Jernej Markelj (Cardiff University, UK): The Oedipal Bacillus: Fascism and Contagion
Click to access jernej_markelj_oedipal_bacillus.pdf
This paper engages with Deleuze and Guattari’s Anti-Oedipus to develop a theory of contagious fascism. Instead of seeing it as a historical phenomenon, like Hitler’s Nazism, Deleuze and Guattari understand fascism as a libidinal tendency, an inclination of the unconscious forces, which manifests itself in our smallest gestures, and is operative throughout our daily lives. For them, these fascist tendencies are expressed as an effort to order the world in a particular way, and to maintain, fixate and police the physical and conceptual boarders established by this organisation. Due to the disruptive forces of globalisation, Deleuze and Guattari see such paranoid policing as escalating under capitalism. Moreover, they point to the contagious nature of fascism. Fascist inclinations are, in their view, ‘fascisizing’: they spread out and engender the same kind of affective tendencies in others. While Deleuze and Guattari regularly allude to this viral quality of fascist affectivity, they never fully substantiate its logic. In my paper I draw on a variety of supporting texts and thinkers to explicate the contagious operations of fascist tendencies. I begin by mapping Deleuze and Guattari’s macro-vision of our social organisation and outline its two primary fascisizing vectors: the capitalist economy and the family unit. To theorise the transmission of fascist tendencies on the individual level, I then examine Freudian psychoanalytic practice and Nietzsche’s conceptualisation of the rise of herd morality. I show that in both cases the fascist tendencies spread by means of the fortification of ego, which has internalised the unconscious forces in terms of representation, and seeks to persist in its identity.

== STUDY QUESTIONS ==
**1)** The abstract on contagious fascism names several actions that fascist tendencies carry out on the physical and conceptual boundaries set up by a particular ordering of the world. List those actions.
**2)** In the abstract on contagious fascism, what are the two primary fascisizing vectors of social organization?

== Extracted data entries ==
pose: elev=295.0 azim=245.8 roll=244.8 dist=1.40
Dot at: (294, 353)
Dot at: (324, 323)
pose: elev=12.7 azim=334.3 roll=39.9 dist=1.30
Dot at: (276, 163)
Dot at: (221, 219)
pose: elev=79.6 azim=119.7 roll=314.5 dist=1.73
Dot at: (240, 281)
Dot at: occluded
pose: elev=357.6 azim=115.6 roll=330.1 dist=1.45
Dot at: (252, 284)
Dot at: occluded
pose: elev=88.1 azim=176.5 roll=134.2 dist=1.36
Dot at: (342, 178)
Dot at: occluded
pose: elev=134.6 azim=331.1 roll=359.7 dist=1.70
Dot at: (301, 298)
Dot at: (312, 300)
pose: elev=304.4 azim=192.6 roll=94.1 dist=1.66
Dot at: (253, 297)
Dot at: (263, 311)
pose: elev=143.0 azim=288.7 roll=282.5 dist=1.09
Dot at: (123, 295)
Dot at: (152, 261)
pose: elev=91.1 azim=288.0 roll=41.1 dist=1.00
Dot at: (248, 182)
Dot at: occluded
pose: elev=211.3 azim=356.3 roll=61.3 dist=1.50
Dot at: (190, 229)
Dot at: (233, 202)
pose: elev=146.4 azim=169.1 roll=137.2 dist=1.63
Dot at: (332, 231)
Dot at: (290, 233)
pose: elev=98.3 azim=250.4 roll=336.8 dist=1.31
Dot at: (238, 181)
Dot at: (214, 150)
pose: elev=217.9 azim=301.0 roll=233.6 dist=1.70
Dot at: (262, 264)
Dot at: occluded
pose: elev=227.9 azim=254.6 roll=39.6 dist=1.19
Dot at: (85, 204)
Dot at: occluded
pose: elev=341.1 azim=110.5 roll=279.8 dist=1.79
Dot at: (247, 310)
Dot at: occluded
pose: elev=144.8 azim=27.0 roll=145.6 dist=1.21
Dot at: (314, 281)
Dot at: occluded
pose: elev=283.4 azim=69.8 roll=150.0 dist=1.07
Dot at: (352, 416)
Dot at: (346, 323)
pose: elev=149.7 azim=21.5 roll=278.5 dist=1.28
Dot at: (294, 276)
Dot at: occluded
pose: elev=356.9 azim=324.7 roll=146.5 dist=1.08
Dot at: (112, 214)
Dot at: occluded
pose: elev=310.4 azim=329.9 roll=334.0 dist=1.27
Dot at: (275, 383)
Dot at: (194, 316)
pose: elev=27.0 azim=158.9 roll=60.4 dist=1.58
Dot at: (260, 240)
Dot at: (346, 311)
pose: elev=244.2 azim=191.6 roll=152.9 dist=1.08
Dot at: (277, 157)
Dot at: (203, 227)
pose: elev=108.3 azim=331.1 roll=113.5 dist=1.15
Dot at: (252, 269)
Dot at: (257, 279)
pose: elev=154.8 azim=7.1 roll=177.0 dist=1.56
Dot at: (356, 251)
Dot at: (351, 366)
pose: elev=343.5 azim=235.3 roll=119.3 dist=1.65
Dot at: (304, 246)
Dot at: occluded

== ANSWERS ==
**1)** maintain, fixate, police

**2)** The capitalist economy and the family unit.